---------- ТЕКСТ ДЛЯ ЧТЕНИЯ

Все равно и через много лет для нас, его бывших студентов, давно уже получивших и степени, и звания, он остался Учителем. Было хорошо и грустно приходить в его квартиру (коммуналка постепенно возвращалась семье Бродских). Казавшийся в пятидесятые годы роскошным дом становился просторнее и проще. Некогда великолепная машинка «Рейнметалл» уже казалась скромненькой рядом с моей серебристой «Колибри» (о ней еще речь впереди). Но, кажется, Валентину Яковлевичу на все это было решительно наплевать. Он жил совершенно как прежде, только стал гораздо больше рисовать. Сделался более открытым.
Он не был человеком конфликтным, никогда не стремился показать себя бесстрашным. Постоянная занятость одна была внутренней его свободой, основой профессионального достоинства. Не всегда ему удавалось делать только то, что хотелось. Но для занятий действительно им любимых он непременно отыскивал время. «Всегда надо иметь крючок, на который можно повесить душу» — эту фразу он часто повторял. И вполне понятно, что, выйдя на пенсию и несомненно тяжко пережив потерю многого, чем дорожил, он стал спокойнее и веселее. В своей давней книжке о Гойе он заметил: «Для того чтобы писать хорошо, надо писать много». Так и прожил жизнь.

--------------------
---------- ПРИВЕДЁННЫЙ МАТЕРИАЛ

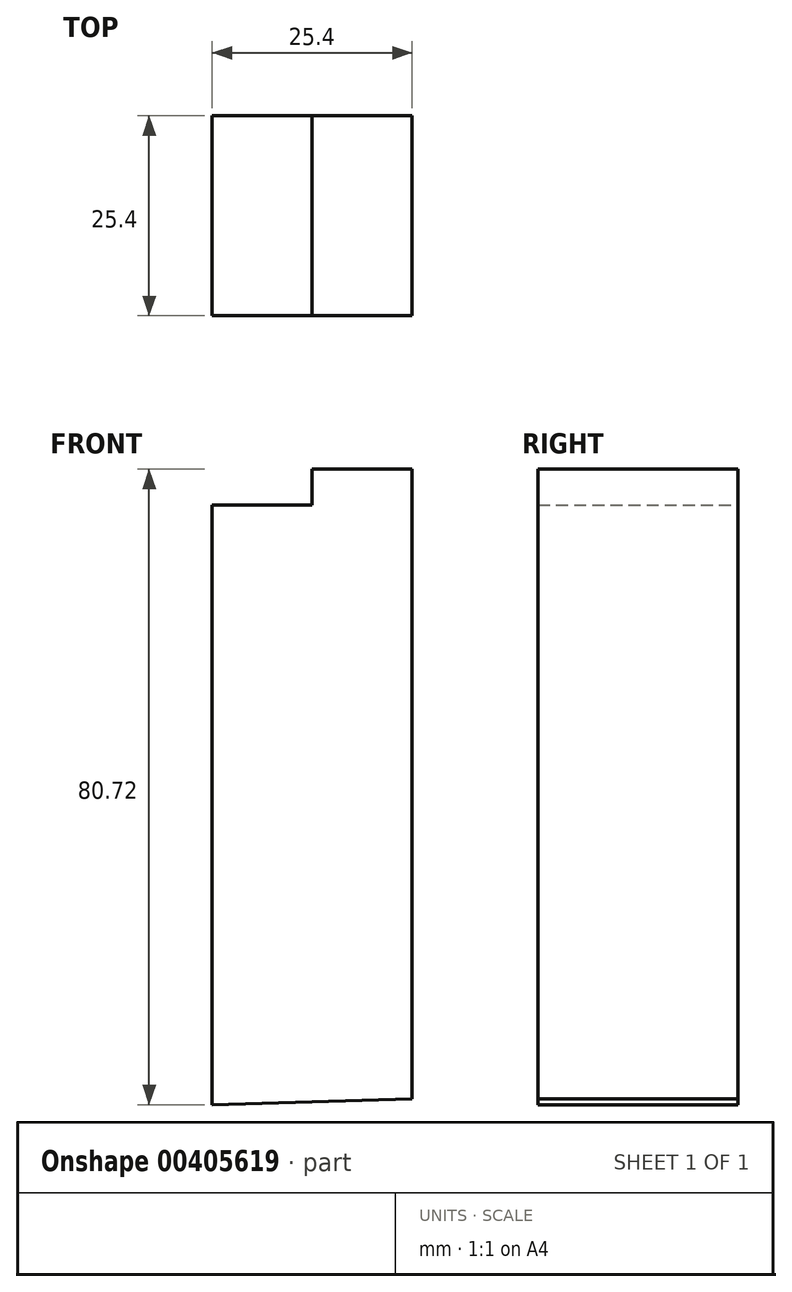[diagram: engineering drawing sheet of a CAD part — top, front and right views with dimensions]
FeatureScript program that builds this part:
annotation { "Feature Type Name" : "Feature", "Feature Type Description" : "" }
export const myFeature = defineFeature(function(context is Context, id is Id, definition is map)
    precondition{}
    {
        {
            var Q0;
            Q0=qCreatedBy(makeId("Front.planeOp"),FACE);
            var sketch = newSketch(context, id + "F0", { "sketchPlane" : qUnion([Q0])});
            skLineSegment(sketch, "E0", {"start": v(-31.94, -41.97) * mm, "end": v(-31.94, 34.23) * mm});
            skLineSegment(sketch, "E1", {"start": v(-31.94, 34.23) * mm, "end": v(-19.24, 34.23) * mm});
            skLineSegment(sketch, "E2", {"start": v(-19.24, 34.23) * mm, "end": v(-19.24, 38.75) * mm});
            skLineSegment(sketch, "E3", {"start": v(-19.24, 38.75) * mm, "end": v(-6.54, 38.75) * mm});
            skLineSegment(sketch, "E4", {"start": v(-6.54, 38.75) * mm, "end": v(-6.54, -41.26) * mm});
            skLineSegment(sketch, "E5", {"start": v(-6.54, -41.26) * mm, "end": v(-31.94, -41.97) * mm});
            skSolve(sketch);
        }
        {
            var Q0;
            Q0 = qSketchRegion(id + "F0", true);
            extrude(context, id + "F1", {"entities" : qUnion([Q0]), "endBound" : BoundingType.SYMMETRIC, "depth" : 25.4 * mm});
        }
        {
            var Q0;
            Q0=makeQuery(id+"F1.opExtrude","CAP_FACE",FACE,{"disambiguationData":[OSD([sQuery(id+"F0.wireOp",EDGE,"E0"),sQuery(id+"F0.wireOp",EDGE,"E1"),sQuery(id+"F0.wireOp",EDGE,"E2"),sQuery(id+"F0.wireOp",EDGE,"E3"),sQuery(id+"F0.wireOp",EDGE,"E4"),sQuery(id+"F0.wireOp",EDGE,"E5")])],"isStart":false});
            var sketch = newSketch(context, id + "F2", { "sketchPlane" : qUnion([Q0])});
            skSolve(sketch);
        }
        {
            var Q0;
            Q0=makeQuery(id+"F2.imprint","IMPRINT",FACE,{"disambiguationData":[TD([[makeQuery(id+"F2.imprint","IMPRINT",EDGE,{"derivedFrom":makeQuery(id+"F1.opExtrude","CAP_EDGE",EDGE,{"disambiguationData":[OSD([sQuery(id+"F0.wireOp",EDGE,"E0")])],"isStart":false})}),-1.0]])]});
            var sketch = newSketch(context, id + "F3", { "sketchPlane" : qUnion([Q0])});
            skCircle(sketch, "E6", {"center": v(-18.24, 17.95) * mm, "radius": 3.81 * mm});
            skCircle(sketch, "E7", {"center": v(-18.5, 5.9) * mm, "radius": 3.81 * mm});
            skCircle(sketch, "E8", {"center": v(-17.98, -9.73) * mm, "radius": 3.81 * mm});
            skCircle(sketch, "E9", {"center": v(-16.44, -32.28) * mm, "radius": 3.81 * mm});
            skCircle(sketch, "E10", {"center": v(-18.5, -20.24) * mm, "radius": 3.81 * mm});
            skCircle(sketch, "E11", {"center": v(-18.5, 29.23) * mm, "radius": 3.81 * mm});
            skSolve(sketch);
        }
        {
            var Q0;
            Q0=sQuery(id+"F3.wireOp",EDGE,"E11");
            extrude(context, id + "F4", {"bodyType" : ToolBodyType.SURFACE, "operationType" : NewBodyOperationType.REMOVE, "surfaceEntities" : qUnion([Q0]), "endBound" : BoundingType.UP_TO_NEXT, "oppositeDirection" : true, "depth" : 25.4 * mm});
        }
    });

--------------------

ЗАДАНИЕ 1:
Перепишите фрагмент текста для чтения, который начинается словами «Он не был человеком» и заканчивается словами «и прожил жизнь.», заменив «крючок» на «гвоздь».
ЗАДАНИЕ 2:
Ответьте на вопросы по тексту для чтения.
(a) Как называлась машинка, стоявшая в квартире Бродских?
(b) Какую фразу о крючке часто повторял Валентин Яковлевич?
(c) О ком была его давняя книжка?

РЕШЕНИЕ 1:
Он не был человеком конфликтным, никогда не стремился показать себя бесстрашным. Постоянная занятость одна была внутренней его свободой, основой профессионального достоинства. Не всегда ему удавалось делать только то, что хотелось. Но для занятий действительно им любимых он непременно отыскивал время. «Всегда надо иметь гвоздь, на который можно повесить душу» — эту фразу он часто повторял. И вполне понятно, что, выйдя на пенсию и несомненно тяжко пережив потерю многого, чем дорожил, он стал спокойнее и веселее. В своей давней книжке о Гойе он заметил: «Для того чтобы писать хорошо, надо писать много». Так и прожил жизнь.

РЕШЕНИЕ 2:
(a) «Рейнметалл».
(b) «Всегда надо иметь крючок, на который можно повесить душу».
(c) О Гойе.